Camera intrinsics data
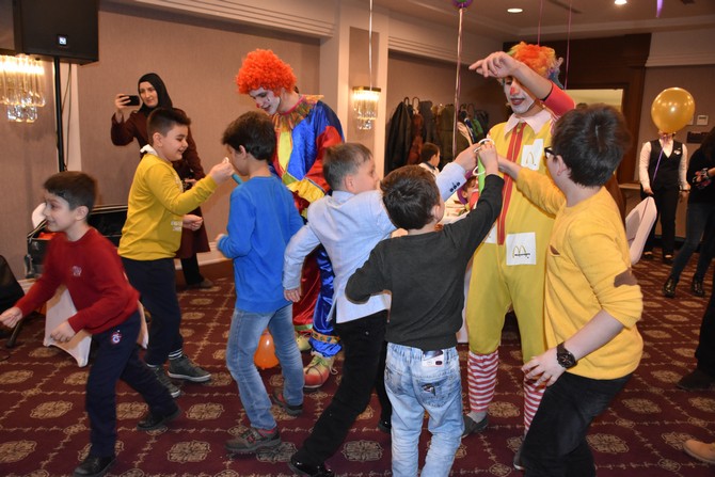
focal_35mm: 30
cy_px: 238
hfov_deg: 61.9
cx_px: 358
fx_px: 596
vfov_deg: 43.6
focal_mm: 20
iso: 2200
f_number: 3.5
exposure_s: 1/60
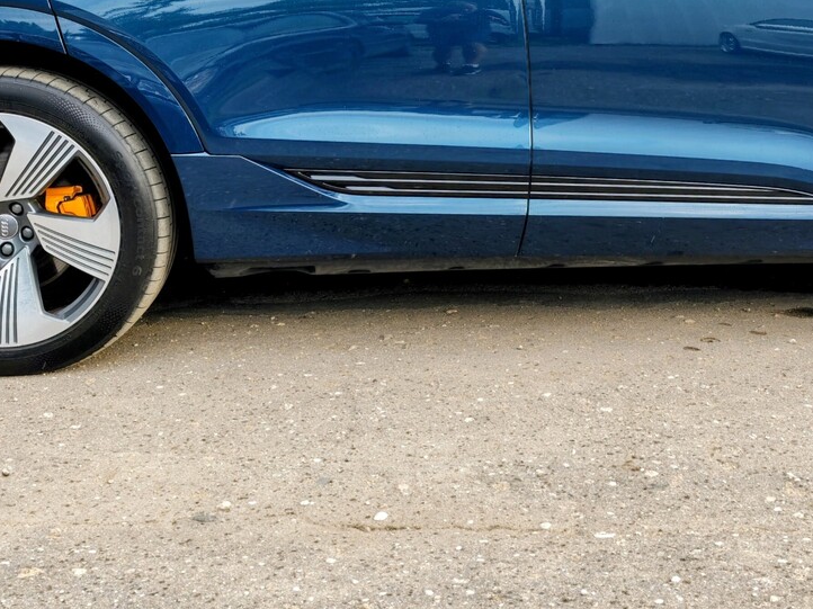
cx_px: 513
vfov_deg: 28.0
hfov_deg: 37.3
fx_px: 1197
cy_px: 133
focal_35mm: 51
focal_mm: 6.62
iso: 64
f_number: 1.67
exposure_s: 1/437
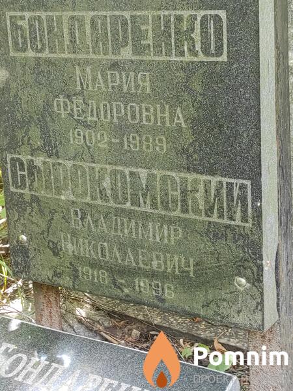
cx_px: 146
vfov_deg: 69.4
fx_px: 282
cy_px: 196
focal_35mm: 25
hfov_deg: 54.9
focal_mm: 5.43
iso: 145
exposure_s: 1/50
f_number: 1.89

• _Task to carry out_
Each line of the data should be printed again exactly. Please leave pictures out.

• _Your solution_
focal_35mm: 30
cy_px: 238
hfov_deg: 61.9
cx_px: 358
fx_px: 596
vfov_deg: 43.6
focal_mm: 20
iso: 2200
f_number: 3.5
exposure_s: 1/60
cx_px: 513
vfov_deg: 28.0
hfov_deg: 37.3
fx_px: 1197
cy_px: 133
focal_35mm: 51
focal_mm: 6.62
iso: 64
f_number: 1.67
exposure_s: 1/437
cx_px: 146
vfov_deg: 69.4
fx_px: 282
cy_px: 196
focal_35mm: 25
hfov_deg: 54.9
focal_mm: 5.43
iso: 145
exposure_s: 1/50
f_number: 1.89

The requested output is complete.